# Task objective
Your task is to output every record exactly as it is given.
** Data in this exercise follows **
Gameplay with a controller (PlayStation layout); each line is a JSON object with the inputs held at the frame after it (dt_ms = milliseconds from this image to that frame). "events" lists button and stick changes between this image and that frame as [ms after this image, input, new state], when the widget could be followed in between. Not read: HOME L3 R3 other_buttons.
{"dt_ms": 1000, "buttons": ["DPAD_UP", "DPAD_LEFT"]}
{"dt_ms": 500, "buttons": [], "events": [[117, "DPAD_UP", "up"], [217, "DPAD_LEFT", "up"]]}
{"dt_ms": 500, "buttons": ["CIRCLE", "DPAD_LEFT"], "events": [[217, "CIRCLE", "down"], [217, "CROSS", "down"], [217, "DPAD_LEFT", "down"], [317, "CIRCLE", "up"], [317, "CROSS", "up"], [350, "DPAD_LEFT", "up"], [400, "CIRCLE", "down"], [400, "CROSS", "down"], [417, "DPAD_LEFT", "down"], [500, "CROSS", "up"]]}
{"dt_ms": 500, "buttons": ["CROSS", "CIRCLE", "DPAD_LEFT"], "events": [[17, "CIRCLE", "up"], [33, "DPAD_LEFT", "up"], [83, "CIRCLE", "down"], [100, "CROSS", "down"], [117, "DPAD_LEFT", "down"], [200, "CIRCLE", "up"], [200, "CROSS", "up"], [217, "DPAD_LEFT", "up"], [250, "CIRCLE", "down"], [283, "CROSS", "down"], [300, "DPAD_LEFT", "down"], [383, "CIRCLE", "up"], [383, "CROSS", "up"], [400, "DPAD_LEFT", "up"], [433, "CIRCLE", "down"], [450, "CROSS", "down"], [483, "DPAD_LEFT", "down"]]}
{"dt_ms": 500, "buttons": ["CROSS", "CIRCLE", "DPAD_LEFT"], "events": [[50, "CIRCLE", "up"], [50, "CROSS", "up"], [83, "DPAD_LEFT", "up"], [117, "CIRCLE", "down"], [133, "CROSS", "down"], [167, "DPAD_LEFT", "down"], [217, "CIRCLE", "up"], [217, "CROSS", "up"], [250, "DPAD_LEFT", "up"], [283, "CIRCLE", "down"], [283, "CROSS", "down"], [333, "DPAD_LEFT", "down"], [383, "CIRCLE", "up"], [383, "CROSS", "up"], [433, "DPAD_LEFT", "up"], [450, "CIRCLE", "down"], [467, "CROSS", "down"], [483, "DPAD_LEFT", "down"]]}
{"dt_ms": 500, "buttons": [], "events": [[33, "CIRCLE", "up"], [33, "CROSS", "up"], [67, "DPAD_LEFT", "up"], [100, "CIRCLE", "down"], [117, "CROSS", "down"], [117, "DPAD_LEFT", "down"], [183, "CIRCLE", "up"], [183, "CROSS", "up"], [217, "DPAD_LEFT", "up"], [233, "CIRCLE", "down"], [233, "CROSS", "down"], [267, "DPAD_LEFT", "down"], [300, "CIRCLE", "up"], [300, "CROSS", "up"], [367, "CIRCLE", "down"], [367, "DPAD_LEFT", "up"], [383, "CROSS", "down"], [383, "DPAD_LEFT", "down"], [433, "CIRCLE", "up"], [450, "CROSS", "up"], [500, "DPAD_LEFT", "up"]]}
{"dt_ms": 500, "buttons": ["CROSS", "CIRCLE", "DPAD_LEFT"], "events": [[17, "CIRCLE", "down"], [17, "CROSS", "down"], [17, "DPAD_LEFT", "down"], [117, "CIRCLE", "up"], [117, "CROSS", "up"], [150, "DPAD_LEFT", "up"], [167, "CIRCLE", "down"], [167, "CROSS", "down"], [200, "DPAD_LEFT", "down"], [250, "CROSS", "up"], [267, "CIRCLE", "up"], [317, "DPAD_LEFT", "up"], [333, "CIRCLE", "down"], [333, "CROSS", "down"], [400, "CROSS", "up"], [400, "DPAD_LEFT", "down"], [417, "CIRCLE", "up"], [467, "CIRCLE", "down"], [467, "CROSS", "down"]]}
** End of Data in this exercise **
# Exercise solution
Gameplay with a controller (PlayStation layout); each line is a JSON object with the inputs held at the frame after it (dt_ms = milliseconds from this image to that frame). "events" lists button and stick changes between this image and that frame as [ms after this image, input, new state], when the widget could be followed in between. Not read: HOME L3 R3 other_buttons.
{"dt_ms": 1000, "buttons": ["DPAD_UP", "DPAD_LEFT"]}
{"dt_ms": 500, "buttons": [], "events": [[117, "DPAD_UP", "up"], [217, "DPAD_LEFT", "up"]]}
{"dt_ms": 500, "buttons": ["CIRCLE", "DPAD_LEFT"], "events": [[217, "CIRCLE", "down"], [217, "CROSS", "down"], [217, "DPAD_LEFT", "down"], [317, "CIRCLE", "up"], [317, "CROSS", "up"], [350, "DPAD_LEFT", "up"], [400, "CIRCLE", "down"], [400, "CROSS", "down"], [417, "DPAD_LEFT", "down"], [500, "CROSS", "up"]]}
{"dt_ms": 500, "buttons": ["CROSS", "CIRCLE", "DPAD_LEFT"], "events": [[17, "CIRCLE", "up"], [33, "DPAD_LEFT", "up"], [83, "CIRCLE", "down"], [100, "CROSS", "down"], [117, "DPAD_LEFT", "down"], [200, "CIRCLE", "up"], [200, "CROSS", "up"], [217, "DPAD_LEFT", "up"], [250, "CIRCLE", "down"], [283, "CROSS", "down"], [300, "DPAD_LEFT", "down"], [383, "CIRCLE", "up"], [383, "CROSS", "up"], [400, "DPAD_LEFT", "up"], [433, "CIRCLE", "down"], [450, "CROSS", "down"], [483, "DPAD_LEFT", "down"]]}
{"dt_ms": 500, "buttons": ["CROSS", "CIRCLE", "DPAD_LEFT"], "events": [[50, "CIRCLE", "up"], [50, "CROSS", "up"], [83, "DPAD_LEFT", "up"], [117, "CIRCLE", "down"], [133, "CROSS", "down"], [167, "DPAD_LEFT", "down"], [217, "CIRCLE", "up"], [217, "CROSS", "up"], [250, "DPAD_LEFT", "up"], [283, "CIRCLE", "down"], [283, "CROSS", "down"], [333, "DPAD_LEFT", "down"], [383, "CIRCLE", "up"], [383, "CROSS", "up"], [433, "DPAD_LEFT", "up"], [450, "CIRCLE", "down"], [467, "CROSS", "down"], [483, "DPAD_LEFT", "down"]]}
{"dt_ms": 500, "buttons": [], "events": [[33, "CIRCLE", "up"], [33, "CROSS", "up"], [67, "DPAD_LEFT", "up"], [100, "CIRCLE", "down"], [117, "CROSS", "down"], [117, "DPAD_LEFT", "down"], [183, "CIRCLE", "up"], [183, "CROSS", "up"], [217, "DPAD_LEFT", "up"], [233, "CIRCLE", "down"], [233, "CROSS", "down"], [267, "DPAD_LEFT", "down"], [300, "CIRCLE", "up"], [300, "CROSS", "up"], [367, "CIRCLE", "down"], [367, "DPAD_LEFT", "up"], [383, "CROSS", "down"], [383, "DPAD_LEFT", "down"], [433, "CIRCLE", "up"], [450, "CROSS", "up"], [500, "DPAD_LEFT", "up"]]}
{"dt_ms": 500, "buttons": ["CROSS", "CIRCLE", "DPAD_LEFT"], "events": [[17, "CIRCLE", "down"], [17, "CROSS", "down"], [17, "DPAD_LEFT", "down"], [117, "CIRCLE", "up"], [117, "CROSS", "up"], [150, "DPAD_LEFT", "up"], [167, "CIRCLE", "down"], [167, "CROSS", "down"], [200, "DPAD_LEFT", "down"], [250, "CROSS", "up"], [267, "CIRCLE", "up"], [317, "DPAD_LEFT", "up"], [333, "CIRCLE", "down"], [333, "CROSS", "down"], [400, "CROSS", "up"], [400, "DPAD_LEFT", "down"], [417, "CIRCLE", "up"], [467, "CIRCLE", "down"], [467, "CROSS", "down"]]}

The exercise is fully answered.